The study’s lead researcher, Przemyslaw Babel, surveyed 62 marathon finishers who ran the Cracovia Marathon in Poland in 2012. He asked them to rate the intensity of pain they experienced, the unpleasantness they felt, and the positive and negative emotions they were going through at the moment. Three to six months later, he asked them the same questions, and a majority underestimated the pain they first reported. One runner, for instance, reported a pain intensity at 5.5 out of a 7-point scale, but six months later recalled a 3.2 level of pain.

The pain memory they recalled later on remained high if they also reported feeling negative emotions, such as distress and fear. From a psychological standpoint, memories of pain are exacerbated if pain was the focus of the experience because it was influenced by the context of a runner’s emotions. Researchers looked back at a previous study published in the European Journal of Pain, which found the type of pain and accuracy of the memory depended on how the initial pain resided with the mother.

Comparatively, giving birth and running a marathon form long-term memories of pain and emotional experience in the same way. It isn’t to say that the pain a mother experiences from giving natural birth is the same pain a marathon runner feels when they cross a finish line.
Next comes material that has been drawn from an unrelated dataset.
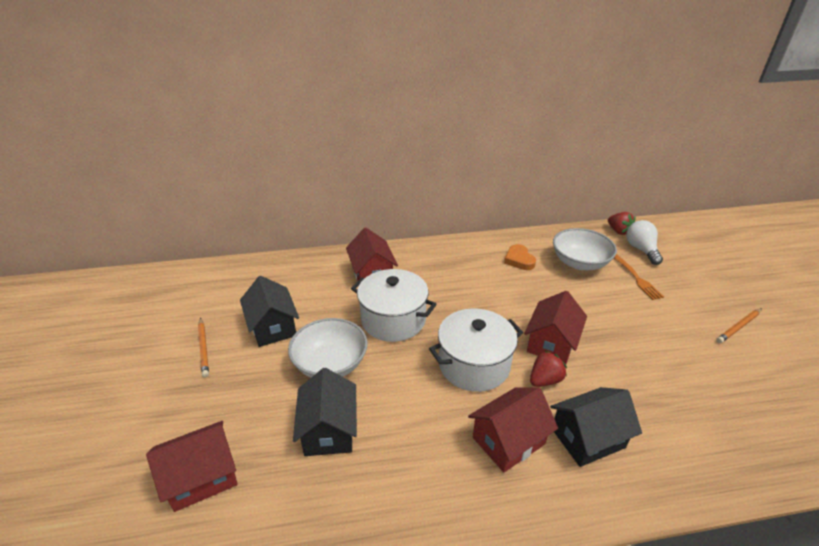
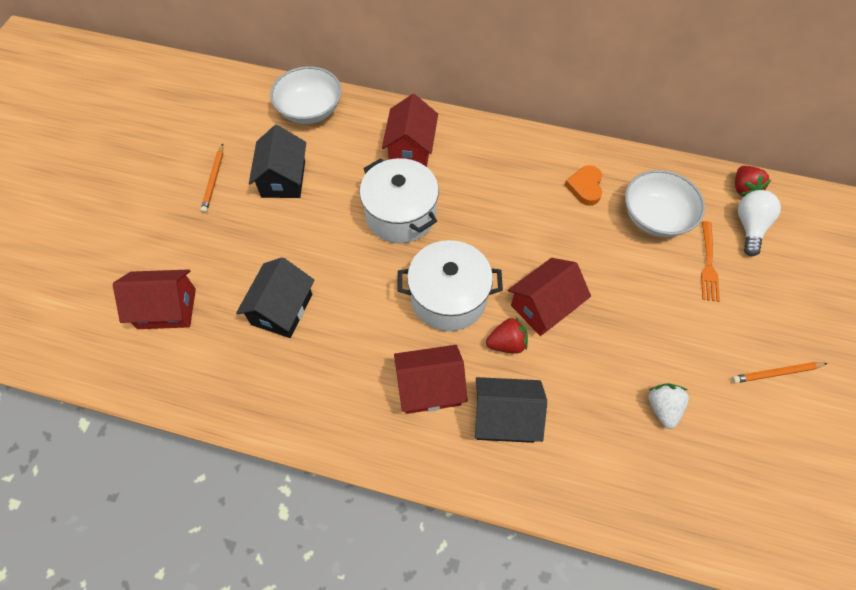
camera: 25 degrees right, 25 degrees up
white bowl [288,318,368,378] -> white bowl moved to [270,66,342,124]
none -> white strawberry [648,383,689,429]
But positive feelings also carry the same ripple effect in a person’s mind. The sense of accomplishment from running a marathon and giving birth is an emotionally positive experience.

Next, researchers will investigate how pain memory influences a person’s goals, expectations, and emotions prior to an event they’ve experienced pain during. In a blog by mother and marathon runner Katie, she explains the 11 ways running a marathon was like the natural and un-medicated birth she experienced three years ago.

Pregnant again and due next month, Katie recalls how seven marathons prepared her emotionally and physically for the stamina, endurance, and muscular demands childbirth required of her. The mental strength marathon running provided helped her to develop patience, will, determination, and focus to get through the exhausting experiences. Having experienced both, she says she can’t wait to go through them both again (separately, of course).

“I focused on the fact that it wasn’t going to last forever and that I would get an amazing reward at the end,” Katie writes, “whether it’s a baby, a medal, the feeling of pride and accomplishment, or the awesome high and endorphins that you get once you are done.”